Spring 2017: automatic pre-generation of cookies failed. Please use these steps:

1. rm id.txt
2. make cookie
3. When prompted, type in your Bitbucket ID and hit enter.

The hex value displayed is your cookie.

Tasks

You must craft exploit strings that accomplish four increasingly sophisticated buffer overrun attacks when provided as input to the vulnerable umbrella executable. Each exploit is described below.

Submit two parts for each exploit:

1. Exploit string (input): Write your exploit string in hex2raw input format in each of the files exploit1.hex through exploit4.hex.
2. Description questions: In the separate descriptions.txt file, answer the questions given with each exploit succinctly to describe how your exploit works.
   • Many of these questions request only a couple words or an instruction listing from your disassembled code.

• Material for this exercise:
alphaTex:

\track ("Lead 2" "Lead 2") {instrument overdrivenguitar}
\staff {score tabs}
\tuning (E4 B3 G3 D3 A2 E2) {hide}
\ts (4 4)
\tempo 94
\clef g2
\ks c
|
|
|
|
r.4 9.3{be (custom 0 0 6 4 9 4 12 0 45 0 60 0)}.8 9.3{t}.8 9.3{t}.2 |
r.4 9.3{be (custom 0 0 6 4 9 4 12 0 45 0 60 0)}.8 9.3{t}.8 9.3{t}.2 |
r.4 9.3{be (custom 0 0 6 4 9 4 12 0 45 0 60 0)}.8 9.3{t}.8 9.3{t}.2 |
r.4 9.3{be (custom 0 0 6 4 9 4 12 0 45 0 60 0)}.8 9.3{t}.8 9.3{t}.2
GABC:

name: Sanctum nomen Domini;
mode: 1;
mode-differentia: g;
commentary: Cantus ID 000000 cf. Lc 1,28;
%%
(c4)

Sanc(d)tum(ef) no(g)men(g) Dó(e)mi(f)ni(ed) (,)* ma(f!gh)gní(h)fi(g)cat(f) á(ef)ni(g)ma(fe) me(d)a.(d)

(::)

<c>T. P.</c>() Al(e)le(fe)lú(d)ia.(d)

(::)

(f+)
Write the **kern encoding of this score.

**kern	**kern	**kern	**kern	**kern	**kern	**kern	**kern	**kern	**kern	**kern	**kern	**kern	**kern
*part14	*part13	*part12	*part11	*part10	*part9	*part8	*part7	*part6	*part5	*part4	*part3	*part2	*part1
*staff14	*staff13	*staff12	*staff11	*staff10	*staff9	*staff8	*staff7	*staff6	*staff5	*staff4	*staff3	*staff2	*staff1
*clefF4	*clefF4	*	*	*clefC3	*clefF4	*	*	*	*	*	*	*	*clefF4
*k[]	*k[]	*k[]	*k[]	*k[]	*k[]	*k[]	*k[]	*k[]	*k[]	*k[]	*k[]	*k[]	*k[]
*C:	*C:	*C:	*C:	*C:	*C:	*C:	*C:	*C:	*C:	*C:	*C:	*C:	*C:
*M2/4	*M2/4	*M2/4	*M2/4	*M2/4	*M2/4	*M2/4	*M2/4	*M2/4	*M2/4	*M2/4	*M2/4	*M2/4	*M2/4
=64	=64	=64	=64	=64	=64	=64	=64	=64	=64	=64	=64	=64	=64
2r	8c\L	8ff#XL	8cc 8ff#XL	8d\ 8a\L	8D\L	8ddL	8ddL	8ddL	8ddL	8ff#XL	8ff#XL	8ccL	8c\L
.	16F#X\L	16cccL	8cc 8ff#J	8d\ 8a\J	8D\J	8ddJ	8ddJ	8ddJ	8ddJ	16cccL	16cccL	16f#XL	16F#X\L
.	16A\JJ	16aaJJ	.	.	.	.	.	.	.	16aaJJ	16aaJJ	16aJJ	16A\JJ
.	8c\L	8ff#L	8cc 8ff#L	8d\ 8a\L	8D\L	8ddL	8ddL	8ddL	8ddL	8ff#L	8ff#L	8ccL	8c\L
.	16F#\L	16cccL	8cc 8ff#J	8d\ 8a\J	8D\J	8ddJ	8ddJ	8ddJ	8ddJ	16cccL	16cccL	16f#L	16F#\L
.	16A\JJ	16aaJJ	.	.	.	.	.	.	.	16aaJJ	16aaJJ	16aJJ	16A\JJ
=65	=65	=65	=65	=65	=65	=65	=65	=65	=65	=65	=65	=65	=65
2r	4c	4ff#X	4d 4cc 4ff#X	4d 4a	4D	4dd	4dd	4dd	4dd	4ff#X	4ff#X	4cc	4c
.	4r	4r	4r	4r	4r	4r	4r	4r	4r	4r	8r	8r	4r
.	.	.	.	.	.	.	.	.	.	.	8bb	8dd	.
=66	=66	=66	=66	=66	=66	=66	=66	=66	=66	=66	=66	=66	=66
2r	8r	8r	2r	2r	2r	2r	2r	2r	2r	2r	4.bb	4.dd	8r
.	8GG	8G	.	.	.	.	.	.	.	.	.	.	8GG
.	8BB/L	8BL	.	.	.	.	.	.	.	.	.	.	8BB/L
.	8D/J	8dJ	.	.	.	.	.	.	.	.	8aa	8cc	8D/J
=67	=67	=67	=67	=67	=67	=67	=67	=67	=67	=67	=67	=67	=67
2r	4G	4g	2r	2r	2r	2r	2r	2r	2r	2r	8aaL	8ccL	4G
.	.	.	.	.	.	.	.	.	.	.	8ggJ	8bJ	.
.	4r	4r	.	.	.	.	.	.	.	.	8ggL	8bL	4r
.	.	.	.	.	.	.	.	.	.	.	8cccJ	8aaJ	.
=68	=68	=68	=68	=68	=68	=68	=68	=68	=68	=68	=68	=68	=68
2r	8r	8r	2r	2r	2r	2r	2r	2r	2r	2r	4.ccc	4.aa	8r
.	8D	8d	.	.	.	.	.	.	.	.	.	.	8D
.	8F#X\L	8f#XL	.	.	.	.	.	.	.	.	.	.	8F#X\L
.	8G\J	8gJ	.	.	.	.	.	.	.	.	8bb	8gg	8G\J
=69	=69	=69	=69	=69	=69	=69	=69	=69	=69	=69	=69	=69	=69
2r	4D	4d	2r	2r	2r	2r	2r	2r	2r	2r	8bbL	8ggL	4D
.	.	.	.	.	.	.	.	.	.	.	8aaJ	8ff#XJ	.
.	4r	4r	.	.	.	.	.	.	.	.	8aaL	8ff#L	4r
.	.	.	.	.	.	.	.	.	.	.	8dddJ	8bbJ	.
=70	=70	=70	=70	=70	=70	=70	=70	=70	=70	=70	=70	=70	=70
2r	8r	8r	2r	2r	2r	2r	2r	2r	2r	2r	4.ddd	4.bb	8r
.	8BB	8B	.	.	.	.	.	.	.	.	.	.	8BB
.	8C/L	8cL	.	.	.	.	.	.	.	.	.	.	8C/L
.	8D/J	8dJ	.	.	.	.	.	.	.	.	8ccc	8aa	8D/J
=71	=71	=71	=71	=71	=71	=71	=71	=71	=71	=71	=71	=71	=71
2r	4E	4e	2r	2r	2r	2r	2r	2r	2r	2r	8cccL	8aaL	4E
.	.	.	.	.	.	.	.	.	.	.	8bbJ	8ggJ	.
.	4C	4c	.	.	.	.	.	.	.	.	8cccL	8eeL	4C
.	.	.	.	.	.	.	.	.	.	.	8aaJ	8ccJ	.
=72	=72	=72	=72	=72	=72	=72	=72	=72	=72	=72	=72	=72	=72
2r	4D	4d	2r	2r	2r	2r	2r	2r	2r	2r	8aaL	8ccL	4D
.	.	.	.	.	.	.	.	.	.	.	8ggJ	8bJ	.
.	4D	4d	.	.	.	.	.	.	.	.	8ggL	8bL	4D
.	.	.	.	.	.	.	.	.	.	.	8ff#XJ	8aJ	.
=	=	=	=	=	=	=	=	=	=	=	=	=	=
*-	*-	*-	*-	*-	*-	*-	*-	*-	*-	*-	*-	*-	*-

• Exercises to complete:
1. According to the exploit assignment text, which file should hold the answers to the description questions?
2. Rewrite the records starting at the line containing "name: Sanctum nomen Domini;" and ending at the line containing "Write the **kern encoding of this score.", replacing "Cantus ID" with "Chant ID" and keeping everything else unchanged.
The records are unrelated to the text.

• The replies:
1. The descriptions.txt file.

2.
name: Sanctum nomen Domini;
mode: 1;
mode-differentia: g;
commentary: Chant ID 000000 cf. Lc 1,28;
%%
(c4)

Sanc(d)tum(ef) no(g)men(g) Dó(e)mi(f)ni(ed) (,)* ma(f!gh)gní(h)fi(g)cat(f) á(ef)ni(g)ma(fe) me(d)a.(d)

(::)

<c>T. P.</c>() Al(e)le(fe)lú(d)ia.(d)

(::)

(f+)
Write the **kern encoding of this score.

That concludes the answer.